Nehru’s great-grandson, Rahul, is therefore a quarter Kashmiri, a quarter Parsi and half Italian — a fine emblem of social liberalism and national integration, though that may please his grandfather rather more than his constituents in rural north India. Likewise with religion: Long before Alastair Campbell, the Nehru-Gandhis did not do God. “The spectacle of what is called religion in India and elsewhere has filled me with horror,” Nehru wrote, “and I have frequently condemned it and wished to make a clean sweep of it.” His grandson Rajiv was only slightly less pliable when I interviewed him in 1985. No, he never prayed to God. No, he had never believed in God.
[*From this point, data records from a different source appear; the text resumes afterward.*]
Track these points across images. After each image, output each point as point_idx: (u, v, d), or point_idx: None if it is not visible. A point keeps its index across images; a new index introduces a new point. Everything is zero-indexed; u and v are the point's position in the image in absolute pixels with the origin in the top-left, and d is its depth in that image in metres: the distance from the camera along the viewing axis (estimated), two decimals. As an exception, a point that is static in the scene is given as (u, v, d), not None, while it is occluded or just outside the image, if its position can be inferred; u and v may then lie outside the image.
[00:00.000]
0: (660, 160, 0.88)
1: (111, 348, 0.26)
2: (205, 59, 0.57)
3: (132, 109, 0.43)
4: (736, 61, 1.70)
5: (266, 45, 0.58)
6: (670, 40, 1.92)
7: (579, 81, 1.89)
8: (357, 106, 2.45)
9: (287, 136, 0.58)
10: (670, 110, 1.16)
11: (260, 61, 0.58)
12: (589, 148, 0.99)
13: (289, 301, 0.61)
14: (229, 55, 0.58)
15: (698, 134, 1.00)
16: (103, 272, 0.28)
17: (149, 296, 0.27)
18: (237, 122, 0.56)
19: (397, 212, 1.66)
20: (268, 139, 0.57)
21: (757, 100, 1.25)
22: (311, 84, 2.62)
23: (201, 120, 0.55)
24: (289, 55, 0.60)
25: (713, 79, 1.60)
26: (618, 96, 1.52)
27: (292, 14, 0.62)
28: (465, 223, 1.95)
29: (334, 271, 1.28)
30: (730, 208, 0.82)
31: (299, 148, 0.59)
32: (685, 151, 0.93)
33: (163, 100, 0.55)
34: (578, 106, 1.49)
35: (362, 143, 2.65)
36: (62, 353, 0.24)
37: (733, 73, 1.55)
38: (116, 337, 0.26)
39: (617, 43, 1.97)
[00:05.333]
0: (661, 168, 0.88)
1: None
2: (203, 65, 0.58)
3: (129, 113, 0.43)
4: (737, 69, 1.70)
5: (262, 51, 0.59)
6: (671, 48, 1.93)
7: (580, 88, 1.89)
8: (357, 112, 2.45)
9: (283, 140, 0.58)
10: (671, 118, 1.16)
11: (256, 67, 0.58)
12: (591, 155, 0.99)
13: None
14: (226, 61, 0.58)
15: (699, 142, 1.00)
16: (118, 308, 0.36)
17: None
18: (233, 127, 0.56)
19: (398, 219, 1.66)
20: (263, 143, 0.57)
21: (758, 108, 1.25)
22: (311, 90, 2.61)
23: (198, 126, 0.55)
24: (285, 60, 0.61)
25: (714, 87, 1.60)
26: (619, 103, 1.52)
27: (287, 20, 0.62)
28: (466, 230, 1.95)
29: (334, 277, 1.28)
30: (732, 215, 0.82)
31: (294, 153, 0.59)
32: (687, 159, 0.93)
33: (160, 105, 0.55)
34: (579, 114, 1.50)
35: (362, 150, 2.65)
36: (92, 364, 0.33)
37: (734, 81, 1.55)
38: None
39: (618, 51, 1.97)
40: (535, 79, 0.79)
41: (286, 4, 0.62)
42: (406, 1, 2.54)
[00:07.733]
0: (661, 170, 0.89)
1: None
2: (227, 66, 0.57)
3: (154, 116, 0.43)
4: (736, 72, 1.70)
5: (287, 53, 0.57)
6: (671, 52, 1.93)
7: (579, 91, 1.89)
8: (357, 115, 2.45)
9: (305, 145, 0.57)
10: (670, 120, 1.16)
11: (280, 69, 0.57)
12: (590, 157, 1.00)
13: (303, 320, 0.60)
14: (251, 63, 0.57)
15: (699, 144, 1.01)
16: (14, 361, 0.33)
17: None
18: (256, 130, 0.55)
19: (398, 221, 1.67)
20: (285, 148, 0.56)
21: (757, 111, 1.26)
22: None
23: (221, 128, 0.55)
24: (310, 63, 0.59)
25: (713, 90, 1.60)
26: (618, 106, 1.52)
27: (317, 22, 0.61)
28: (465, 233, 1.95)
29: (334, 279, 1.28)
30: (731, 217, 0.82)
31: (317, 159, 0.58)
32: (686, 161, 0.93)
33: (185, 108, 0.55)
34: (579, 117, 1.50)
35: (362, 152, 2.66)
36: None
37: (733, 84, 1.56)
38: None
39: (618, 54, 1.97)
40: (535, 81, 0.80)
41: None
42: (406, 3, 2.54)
He conceded that his mother had gone a little off the rails towards the end of her life by taking up with swamis and yogis and consulting astrologers (she had premonitions, correctly, of a violent death), but she had brought him up to be agnostic and “secular”, a word that in India has to bear too much hope.

Like his grandfather before him, and his son after him, Rajiv went to Trinity College Cambridge (where unlike them but like his mother at Oxford, he failed to get a degree). Oxbridge and the Ivy League universities remain the educations of choice for the Indian elite, but the political class now reflects a much more Indian reality.

However much the socialist idealism of Nehru may have wished it, it seems unlikely that he could ever have imagined that his latest successor would have started his working life as a tea boy at a wayside railway station, or that his own great-grandson would prove such a political dud and quite possibly the terminus of the Nehru line.

Less deference and more aspiration on the part of the electorate can explain most of this outcome. The more difficult question is why Sonia ever wanted her son to be prime minister, and why Rahul allowed himself to want it? Doing the same job, his grandmother had been mowed down by automatic gunfire and his father blown to pieces by a suicide bomber in separate incidents with separate causes, seven years apart. According to reports, all that was left of his father were his head and his feet, which were wearing a pair of running shoes. Rahul was 20 at the time.

To overcome the reasonable fear that the same could happen to you requires an odd belief in, what? Destiny, duty, power? Especially when nothing other than a name suggests you would be any good at politics. But perhaps mother and son and their party are locked in a dance that none can escape.

This week, they offered to resign as Congress’s president and vice-president and the party refused their resignation. The last bit of England in Indian politics looks set to die a slow death.